TASK TO COMPLETE
Output the line containing "WEBR-314, due: Jul 25 -> Jul 28", then every remaining line of the entries below, exactly as written and with no other text.

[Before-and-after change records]
━━━━━━━━━━━━━━━━━━━━
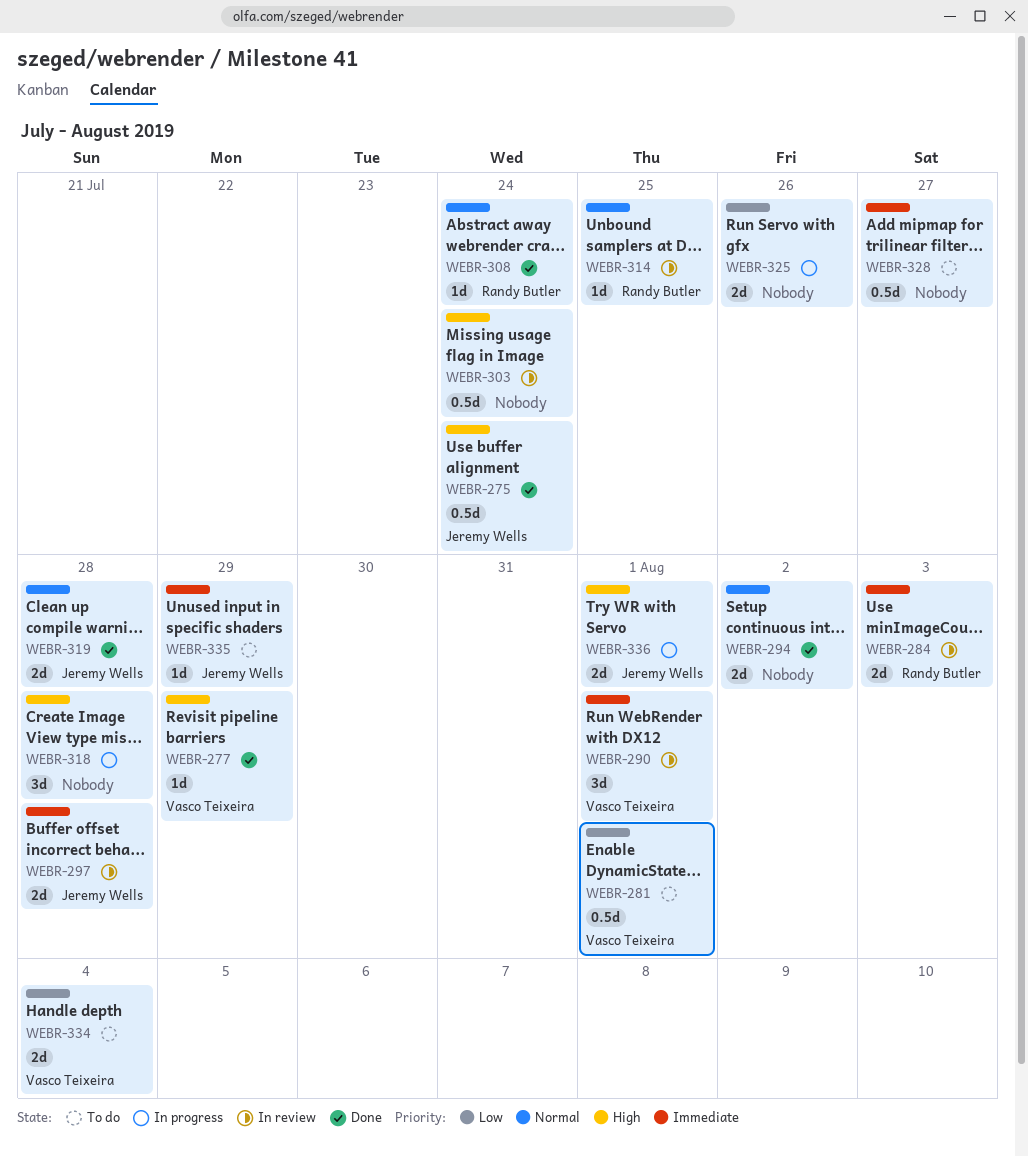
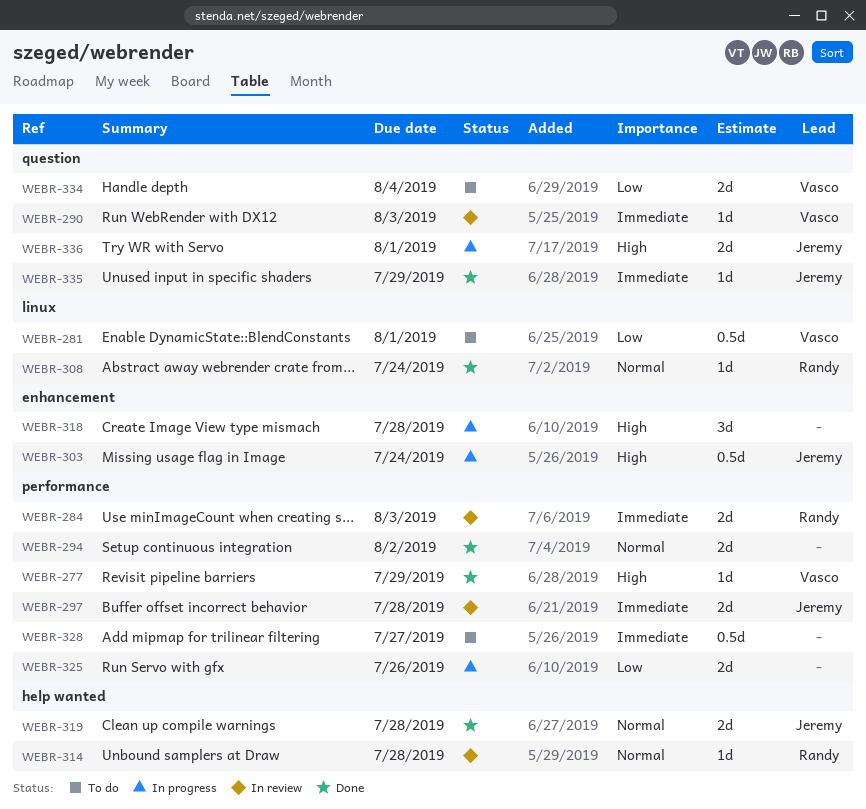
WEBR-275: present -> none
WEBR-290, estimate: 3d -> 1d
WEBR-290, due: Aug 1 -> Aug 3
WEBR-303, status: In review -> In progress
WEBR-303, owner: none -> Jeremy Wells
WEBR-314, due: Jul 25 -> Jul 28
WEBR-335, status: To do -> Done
━━━━━━━━━━━━━━━━━━━━
ANSWER TO THIS PROBLEM
WEBR-314, due: Jul 25 -> Jul 28
WEBR-335, status: To do -> Done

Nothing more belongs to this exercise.